No strategy perfectly solves the fundamental problem. Context windows are finite. Conversations can be infinite. Some information will always be lost or degraded. The goal is to lose the least important information first and preserve what matters most for the user's current needs.
Goes Well With
Long-Term Memory extends conversation memory across sessions. Conversation memory manages the current session. Long-term memory persists important facts and preferences to an external store that survives between sessions. Most applications that care about memory need both layers.
Prompt Caching reduces the cost of conversation memory. If the beginning of your prompt (system message, summary, entity facts) stays stable across turns, prefix caching avoids reprocessing those tokens. This is especially valuable for summary memory where the compressed history changes infrequently.

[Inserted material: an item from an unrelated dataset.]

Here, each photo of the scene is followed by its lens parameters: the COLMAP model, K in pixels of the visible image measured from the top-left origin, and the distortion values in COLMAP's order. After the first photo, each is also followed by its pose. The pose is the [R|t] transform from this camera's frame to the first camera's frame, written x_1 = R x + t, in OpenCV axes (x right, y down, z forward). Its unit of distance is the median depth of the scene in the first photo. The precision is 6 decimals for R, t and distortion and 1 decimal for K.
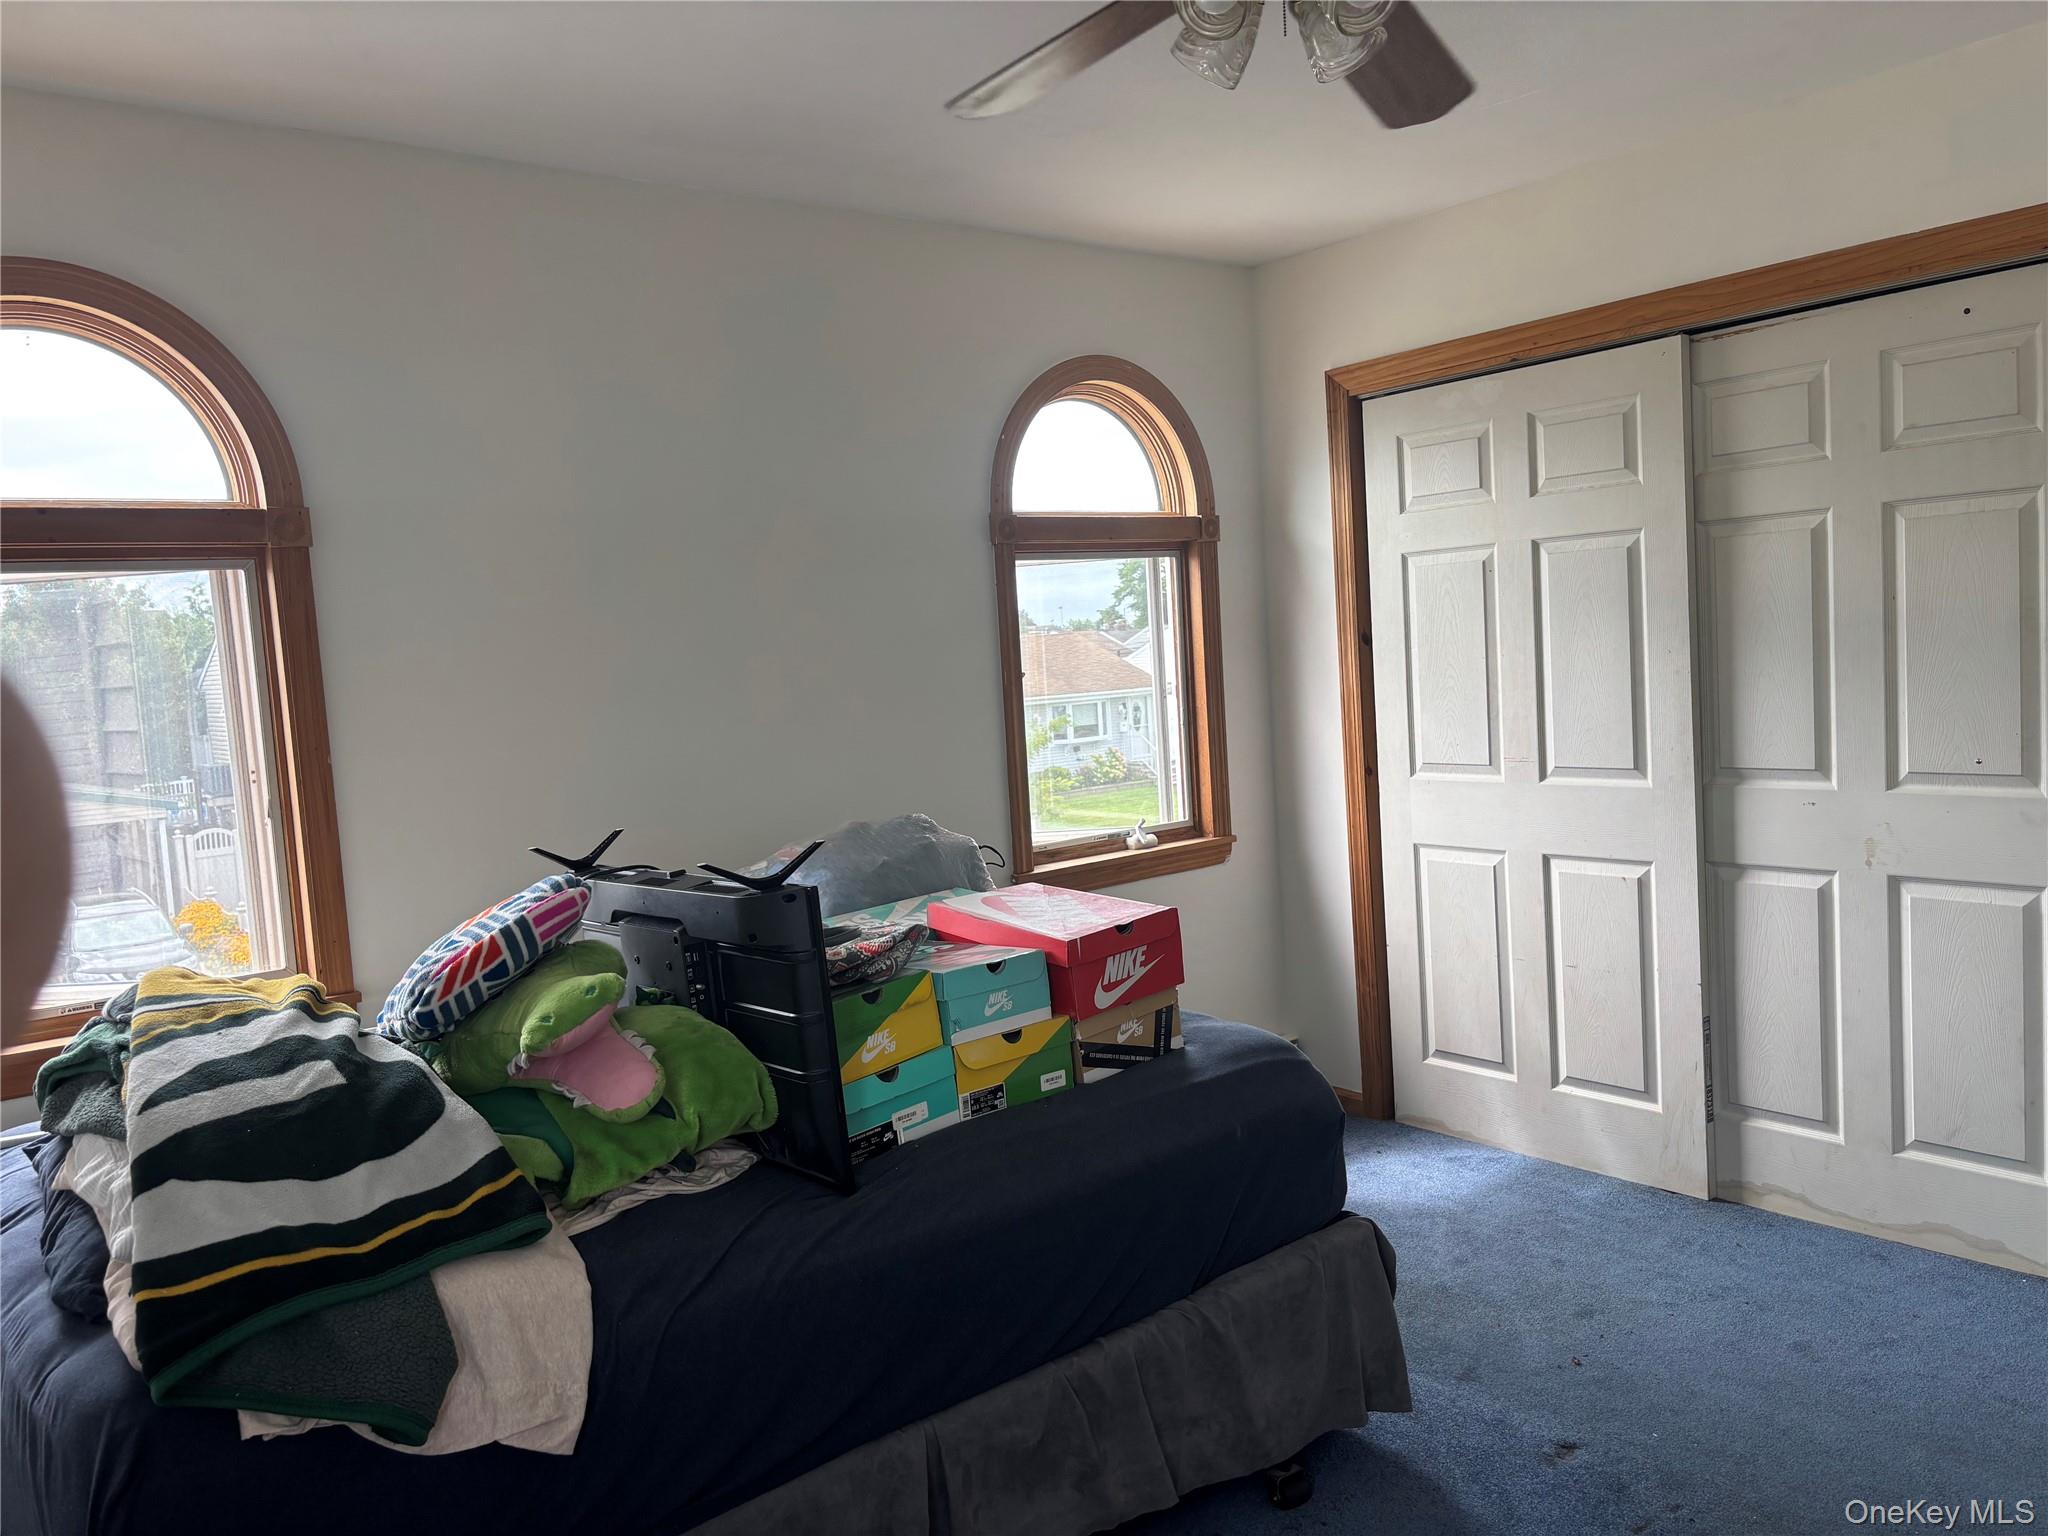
lens RADIAL K [[1542.2, 0, 1024.0], [0, 1542.2, 768.0], [0, 0, 1]] dist [0.124756, -0.000817]
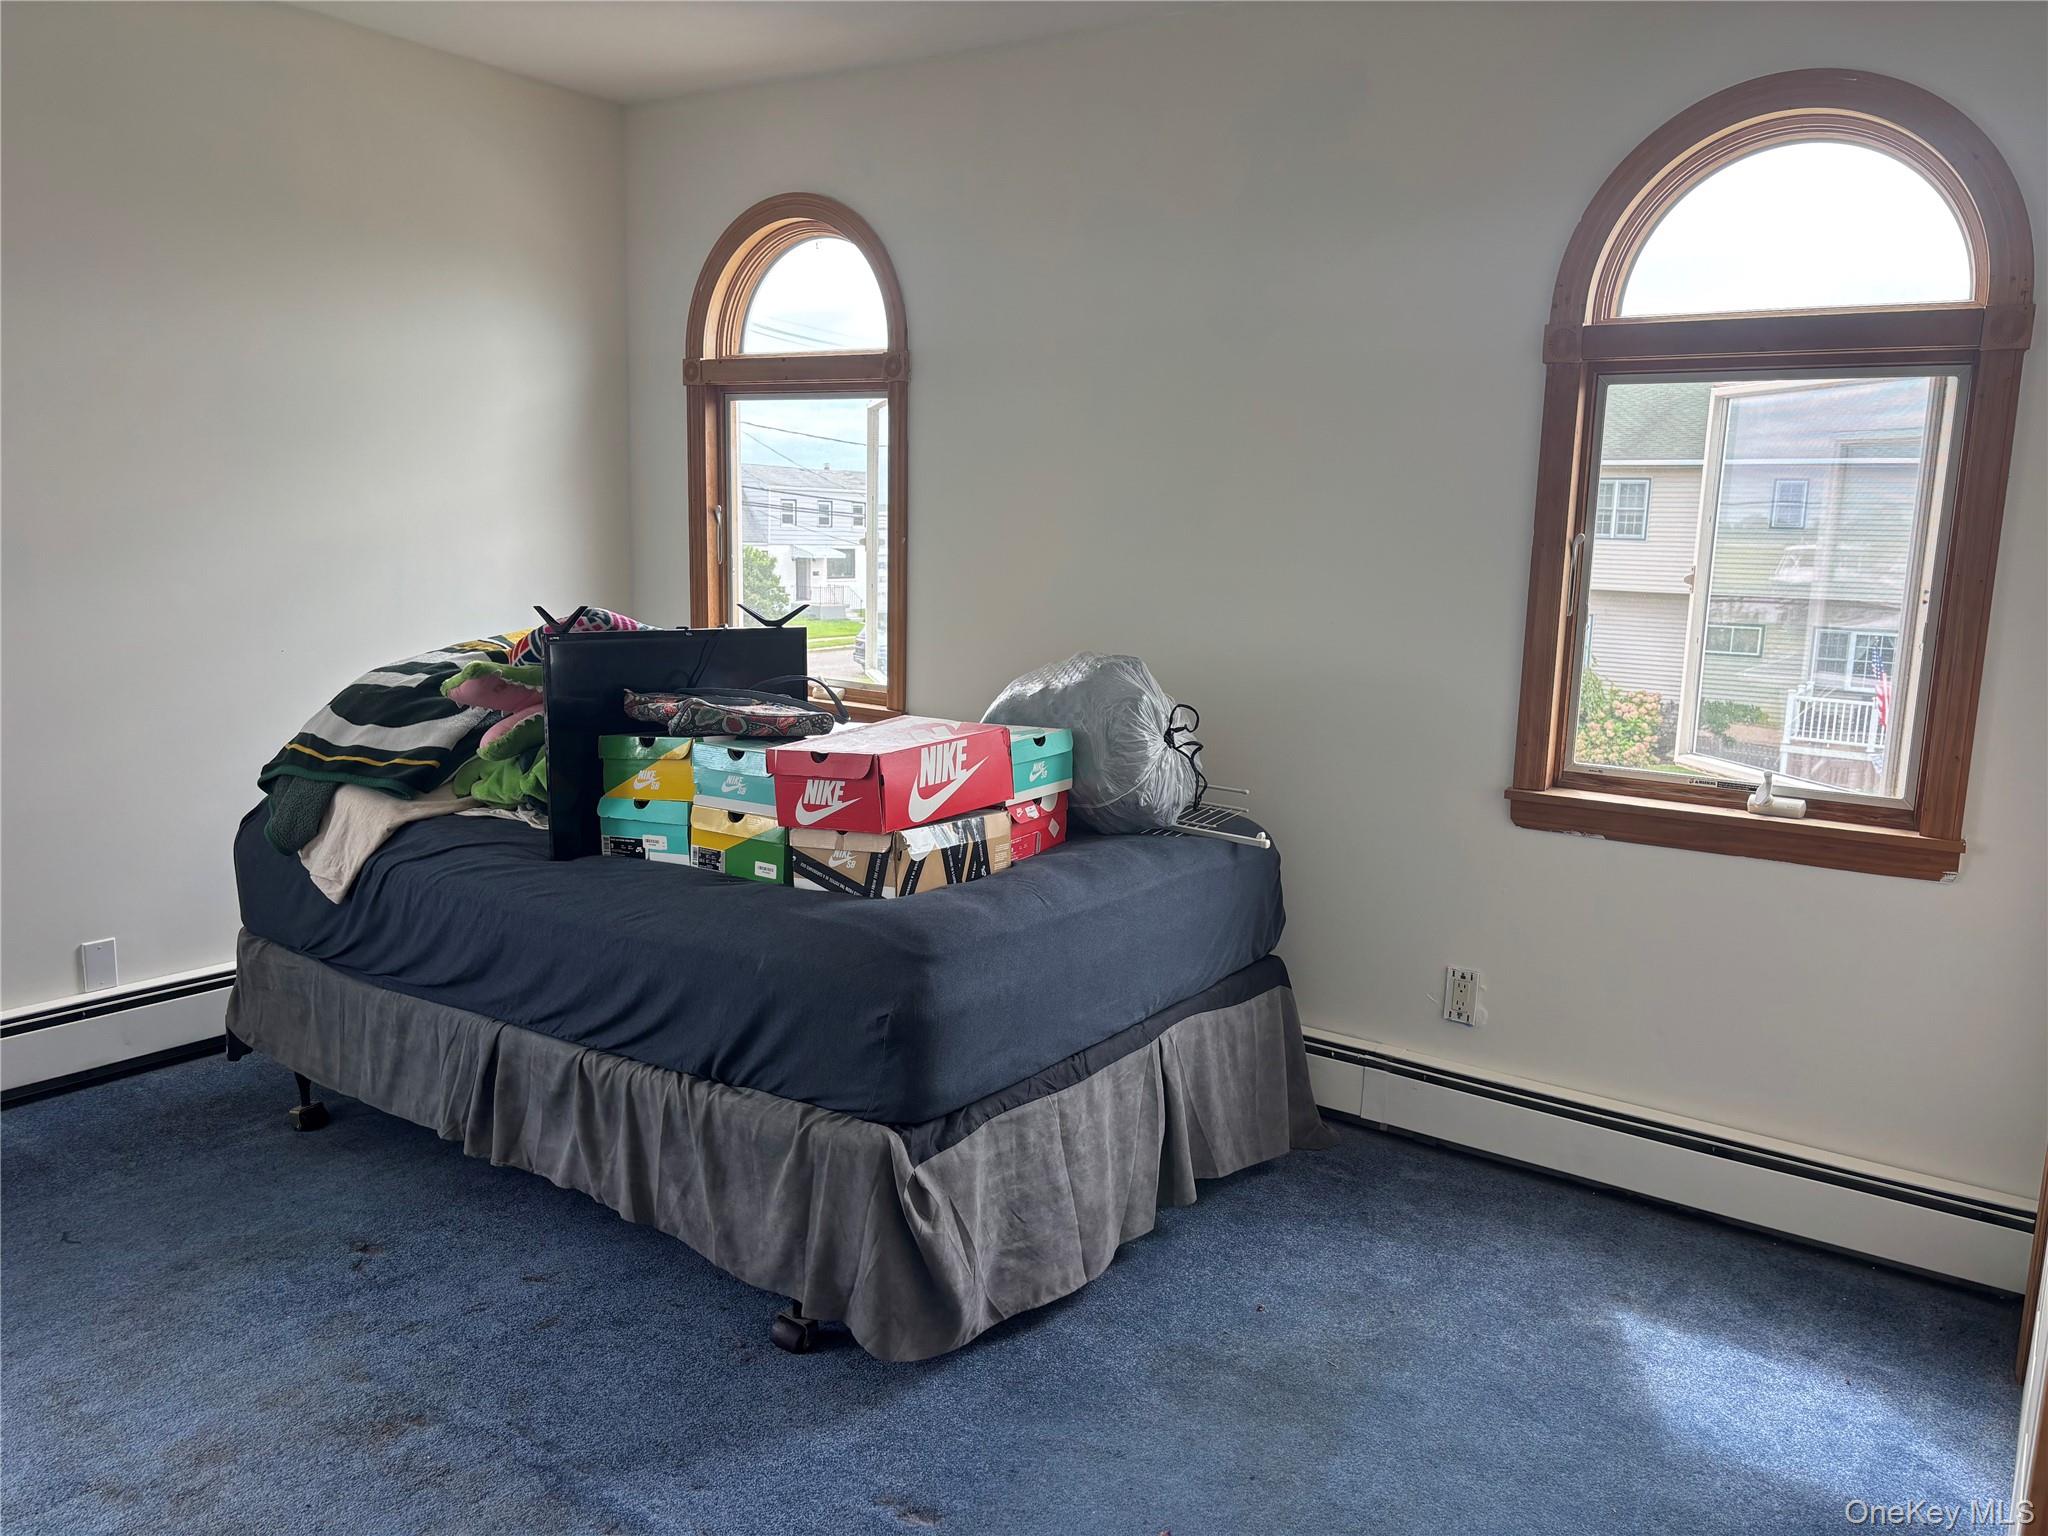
lens RADIAL K [[1590.6, 0, 1021.2], [0, 1590.6, 727.5], [0, 0, 1]] dist [0.135055, -0.000191]
pose [[0.296665, 0.206360, -0.932419, 1.107149], [-0.124819, 0.976377, 0.176375, -0.122615], [0.946789, 0.064059, 0.315414, 0.791447]]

Basic RAG can supplement conversation memory with external knowledge. When the conversation references information that is neither in the history nor in the model's training data, RAG retrieves it from a knowledge base. The combination of conversation memory (what was discussed) and RAG (what the system knows) gives the model comprehensive context for generating useful responses.
References
- Park, J.S., et al. (2023). Generative Agents: Interactive Simulacra of Human Behavior. UIST 2023.